- [Testo fornito]:
==*==

Restless. L’amore che resta
Restless
2011 USA

Regia: Gus Van Sant
Genere: drammatico
Durata: 95 min
Lingua originale: inglese
Cast: Mia Wasikowska, Henry Hopper, Schuyler Fisk, Jane Adams, Lusia Strus, Chin Han, Ryö Kase.
Soggetto: Jason Lew
Sceneggiatura: Jason Lew
Fotografia: Harris Savides
Montaggio: Elliot Graham
Distribuzione: Warner Bros.
Uscita nelle sale: 7 ottobre 2011
Note: È stato presentato nella sezione Un Certain Regard del 64° Festival di Cannes
Non è vero che alcuni film d’amore ingannano. Non è vero che tutto è irreale, e romanzato, e melenso, e sentimentale, e troppo perfetto. L’amore è così, punto. L’amore sporcato dalle mille imperfezioni della vita e delle persone. Quell’amore, nonostante questo, pulito e bianco, come tutti gli amori dovrebbero impegnarsi ad essere. Come tutti i cuori dovrebbero riuscire ad essere.
http://www.youtube.com/watch?v=GG-dT2Q5BO4
Annabel è una cancer kid, l’apertura della sua vita è misurabile e limitata, come l’apertura alare dei suoi amati uccelli acquatici. Imbattersi nell’amore della vita, Enoch, tre mesi prima della fine può essere la più grande beffa o la più grande fortuna, dipende dai propri personali punti di vista. Entrambi sono ragazzi “diversi”, dove diverso è qualcosa di speciale. Enoch, dopo aver perso i genitori in un incidente stradale ed essere stato in coma per tre mesi, e morto per almeno tre minuti, passa le sue giornate a giocare a battaglia navale con Hiroshi, il suo amico fantasma, pilota giapponese kamikaze, e ad imbucarsi ai funerali di perfetti sconosciuti. È a uno di questi che incontra Annabel, ed è come se si ritrovassero. Non bisognerebbe mai tirarsi indietro di fronte a cose del genere, e loro non lo fanno mai, anche quando sembra siano sul punto di mollare perché è tutto troppo difficile e doloroso. Non bisognerebbe mai perdere la propria innocenza e quel modo pulito di guardare alle cose e alle persone, e ciò che mi ha commosso è come Annabel ed Enoch non rinunciano mai a credersi a vicenda, facendo sempre fede ai propri lati più strani, ai propri modi di fare bizzarri, alle proprie felicità sopra le righe, alle proprie tristezze disperate.

==*==

- [Dati da esaminare]:
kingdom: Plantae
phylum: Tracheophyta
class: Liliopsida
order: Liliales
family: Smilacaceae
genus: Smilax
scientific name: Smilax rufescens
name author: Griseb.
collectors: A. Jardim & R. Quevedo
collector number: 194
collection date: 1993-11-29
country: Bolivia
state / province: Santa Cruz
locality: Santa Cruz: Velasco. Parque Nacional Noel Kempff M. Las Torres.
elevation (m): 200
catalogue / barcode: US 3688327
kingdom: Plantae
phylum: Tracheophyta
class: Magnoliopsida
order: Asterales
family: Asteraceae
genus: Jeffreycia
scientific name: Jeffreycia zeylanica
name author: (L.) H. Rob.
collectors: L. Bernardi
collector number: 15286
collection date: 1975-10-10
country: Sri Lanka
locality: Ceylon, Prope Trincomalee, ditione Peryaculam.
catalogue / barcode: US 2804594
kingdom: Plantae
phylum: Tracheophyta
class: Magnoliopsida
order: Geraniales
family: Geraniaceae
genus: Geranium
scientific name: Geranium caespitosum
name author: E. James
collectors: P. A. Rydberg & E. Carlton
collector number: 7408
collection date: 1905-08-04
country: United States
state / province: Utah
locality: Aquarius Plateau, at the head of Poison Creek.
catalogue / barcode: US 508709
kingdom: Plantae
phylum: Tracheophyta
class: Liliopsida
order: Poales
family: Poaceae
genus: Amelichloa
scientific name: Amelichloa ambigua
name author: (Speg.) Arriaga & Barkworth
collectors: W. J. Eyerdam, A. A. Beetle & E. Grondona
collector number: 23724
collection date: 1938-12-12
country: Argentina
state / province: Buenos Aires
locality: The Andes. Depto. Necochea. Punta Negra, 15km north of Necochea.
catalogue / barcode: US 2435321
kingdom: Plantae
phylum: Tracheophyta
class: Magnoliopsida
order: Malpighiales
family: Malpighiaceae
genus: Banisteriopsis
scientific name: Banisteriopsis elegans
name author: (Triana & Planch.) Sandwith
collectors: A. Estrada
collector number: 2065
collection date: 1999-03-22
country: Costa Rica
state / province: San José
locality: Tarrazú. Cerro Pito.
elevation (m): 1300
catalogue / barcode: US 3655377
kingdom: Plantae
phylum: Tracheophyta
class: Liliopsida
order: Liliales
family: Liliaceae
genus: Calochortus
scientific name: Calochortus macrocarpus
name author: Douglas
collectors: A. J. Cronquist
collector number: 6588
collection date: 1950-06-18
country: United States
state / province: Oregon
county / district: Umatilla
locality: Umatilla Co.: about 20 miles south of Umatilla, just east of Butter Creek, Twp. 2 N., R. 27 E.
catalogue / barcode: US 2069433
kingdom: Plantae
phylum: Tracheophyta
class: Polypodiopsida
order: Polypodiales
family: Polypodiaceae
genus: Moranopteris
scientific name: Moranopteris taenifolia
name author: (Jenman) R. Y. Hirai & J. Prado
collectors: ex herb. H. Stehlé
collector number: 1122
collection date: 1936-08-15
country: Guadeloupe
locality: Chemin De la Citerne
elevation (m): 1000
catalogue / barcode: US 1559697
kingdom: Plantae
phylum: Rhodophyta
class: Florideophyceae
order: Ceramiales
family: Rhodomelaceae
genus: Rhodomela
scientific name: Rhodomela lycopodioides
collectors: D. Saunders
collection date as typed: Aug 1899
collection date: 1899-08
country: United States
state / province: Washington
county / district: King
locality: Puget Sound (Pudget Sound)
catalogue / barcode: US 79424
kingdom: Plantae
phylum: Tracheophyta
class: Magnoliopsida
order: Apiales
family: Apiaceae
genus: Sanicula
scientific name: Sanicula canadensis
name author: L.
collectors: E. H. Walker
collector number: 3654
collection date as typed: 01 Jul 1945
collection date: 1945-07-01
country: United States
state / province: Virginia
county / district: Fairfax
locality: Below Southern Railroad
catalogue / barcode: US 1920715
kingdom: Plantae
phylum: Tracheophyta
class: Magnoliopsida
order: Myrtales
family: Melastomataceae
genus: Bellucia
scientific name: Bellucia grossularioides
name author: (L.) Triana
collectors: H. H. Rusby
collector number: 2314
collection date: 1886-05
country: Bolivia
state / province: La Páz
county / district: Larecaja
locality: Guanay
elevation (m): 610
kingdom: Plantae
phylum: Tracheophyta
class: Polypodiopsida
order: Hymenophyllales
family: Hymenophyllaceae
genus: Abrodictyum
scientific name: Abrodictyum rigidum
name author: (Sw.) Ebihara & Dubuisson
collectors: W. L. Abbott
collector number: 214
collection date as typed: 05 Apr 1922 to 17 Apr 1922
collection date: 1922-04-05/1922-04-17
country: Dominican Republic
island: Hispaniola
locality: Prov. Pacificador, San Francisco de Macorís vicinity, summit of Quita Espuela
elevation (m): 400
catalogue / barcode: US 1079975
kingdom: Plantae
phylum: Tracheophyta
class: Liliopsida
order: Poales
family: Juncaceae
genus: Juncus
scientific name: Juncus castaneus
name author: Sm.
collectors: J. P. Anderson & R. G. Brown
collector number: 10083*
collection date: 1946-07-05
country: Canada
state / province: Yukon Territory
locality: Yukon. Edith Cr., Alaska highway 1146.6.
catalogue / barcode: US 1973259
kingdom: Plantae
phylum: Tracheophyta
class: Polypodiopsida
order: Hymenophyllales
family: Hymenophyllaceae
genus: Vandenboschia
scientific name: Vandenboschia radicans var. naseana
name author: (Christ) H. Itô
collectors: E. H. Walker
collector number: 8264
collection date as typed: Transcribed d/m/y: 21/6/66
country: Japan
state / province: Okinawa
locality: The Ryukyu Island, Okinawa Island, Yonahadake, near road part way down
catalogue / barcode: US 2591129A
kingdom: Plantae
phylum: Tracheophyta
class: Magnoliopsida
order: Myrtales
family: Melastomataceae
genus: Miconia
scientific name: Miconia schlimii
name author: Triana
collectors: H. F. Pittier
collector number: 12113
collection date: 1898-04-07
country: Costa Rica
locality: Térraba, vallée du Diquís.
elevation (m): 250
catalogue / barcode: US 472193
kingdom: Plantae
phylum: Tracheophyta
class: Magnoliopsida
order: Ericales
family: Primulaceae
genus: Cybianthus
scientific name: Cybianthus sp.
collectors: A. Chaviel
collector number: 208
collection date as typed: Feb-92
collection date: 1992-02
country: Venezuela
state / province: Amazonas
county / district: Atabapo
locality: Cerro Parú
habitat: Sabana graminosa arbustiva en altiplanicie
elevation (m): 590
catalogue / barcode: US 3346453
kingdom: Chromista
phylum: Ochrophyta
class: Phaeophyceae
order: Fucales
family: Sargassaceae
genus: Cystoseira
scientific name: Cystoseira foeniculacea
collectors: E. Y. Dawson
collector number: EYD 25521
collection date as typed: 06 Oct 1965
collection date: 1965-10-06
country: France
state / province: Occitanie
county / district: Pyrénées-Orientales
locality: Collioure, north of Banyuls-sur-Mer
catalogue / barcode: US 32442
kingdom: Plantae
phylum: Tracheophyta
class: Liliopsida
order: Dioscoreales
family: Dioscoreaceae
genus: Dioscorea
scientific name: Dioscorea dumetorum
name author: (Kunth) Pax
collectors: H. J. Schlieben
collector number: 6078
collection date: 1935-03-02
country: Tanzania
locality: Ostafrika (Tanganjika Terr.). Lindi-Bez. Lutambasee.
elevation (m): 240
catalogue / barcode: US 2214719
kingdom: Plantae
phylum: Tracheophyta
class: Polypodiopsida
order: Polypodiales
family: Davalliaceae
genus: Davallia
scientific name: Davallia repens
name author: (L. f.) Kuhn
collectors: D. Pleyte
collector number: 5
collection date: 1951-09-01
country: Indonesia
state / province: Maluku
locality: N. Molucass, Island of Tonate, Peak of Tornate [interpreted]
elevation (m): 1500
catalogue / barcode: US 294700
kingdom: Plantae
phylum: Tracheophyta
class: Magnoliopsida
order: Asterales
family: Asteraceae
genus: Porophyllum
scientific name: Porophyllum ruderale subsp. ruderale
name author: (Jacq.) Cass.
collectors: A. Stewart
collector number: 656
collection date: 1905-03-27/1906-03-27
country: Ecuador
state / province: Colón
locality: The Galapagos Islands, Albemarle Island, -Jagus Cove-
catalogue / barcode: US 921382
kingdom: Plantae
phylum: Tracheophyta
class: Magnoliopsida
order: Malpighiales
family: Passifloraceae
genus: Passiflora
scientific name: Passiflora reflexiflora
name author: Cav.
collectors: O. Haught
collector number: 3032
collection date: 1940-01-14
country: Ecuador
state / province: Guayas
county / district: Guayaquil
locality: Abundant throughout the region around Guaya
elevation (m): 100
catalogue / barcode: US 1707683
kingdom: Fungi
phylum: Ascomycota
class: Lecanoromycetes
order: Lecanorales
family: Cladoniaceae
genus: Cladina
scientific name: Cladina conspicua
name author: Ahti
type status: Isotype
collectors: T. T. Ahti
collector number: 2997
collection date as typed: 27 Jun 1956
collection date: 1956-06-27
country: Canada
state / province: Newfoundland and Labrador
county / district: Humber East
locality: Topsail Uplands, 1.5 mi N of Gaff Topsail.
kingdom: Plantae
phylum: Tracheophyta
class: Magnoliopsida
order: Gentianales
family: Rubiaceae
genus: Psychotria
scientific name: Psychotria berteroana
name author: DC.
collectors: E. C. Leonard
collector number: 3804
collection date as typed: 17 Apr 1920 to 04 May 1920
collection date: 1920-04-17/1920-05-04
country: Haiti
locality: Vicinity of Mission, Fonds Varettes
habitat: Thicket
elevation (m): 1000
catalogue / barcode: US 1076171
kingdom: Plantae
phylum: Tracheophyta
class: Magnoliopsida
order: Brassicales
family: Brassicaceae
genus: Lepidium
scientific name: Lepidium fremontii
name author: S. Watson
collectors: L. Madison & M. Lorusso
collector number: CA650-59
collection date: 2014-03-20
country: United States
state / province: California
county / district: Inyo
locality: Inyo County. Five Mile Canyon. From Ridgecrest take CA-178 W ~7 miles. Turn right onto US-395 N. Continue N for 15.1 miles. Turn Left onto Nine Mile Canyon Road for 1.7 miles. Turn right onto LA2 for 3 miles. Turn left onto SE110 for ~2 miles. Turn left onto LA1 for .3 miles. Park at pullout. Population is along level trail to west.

==*==

- [Consegna 1]:
Nel testo su Restless, chi è Hiroshi per Enoch?
- [Consegna 2]:
Prosegui il testo su Restless dopo la sua ultima frase.
I record provengono da un'altra fonte.

- [Risposta attesa 1]:
È il suo amico fantasma, un pilota giapponese kamikaze.

- [Risposta attesa 2]:
Non è vero che questo amore inganna. Non è vero che, se si vuole, non sia possibile regalare a qualcuno le Galapagos o una primavera fuori stagione. L’amore è così, punto. O almeno dovrebbe.
Bella la fotografia e i colori caldi di un autunno mai grigio, di un paio di guanti ogni giorno di un colore diverso.
Bella la sensibilità artistica e personale di Gus Van Sant, di quelle capaci di trasformare piccoli e strambi momenti in una piccola, sappy poesia.
Non c’è un lieto fine e non servirebbe nemmeno.
Non è nella fine che sta il bianco dell’amore e dell’amare, ma nell’imperfezione bellissima nel mezzo e nella fede cieca degli amanti.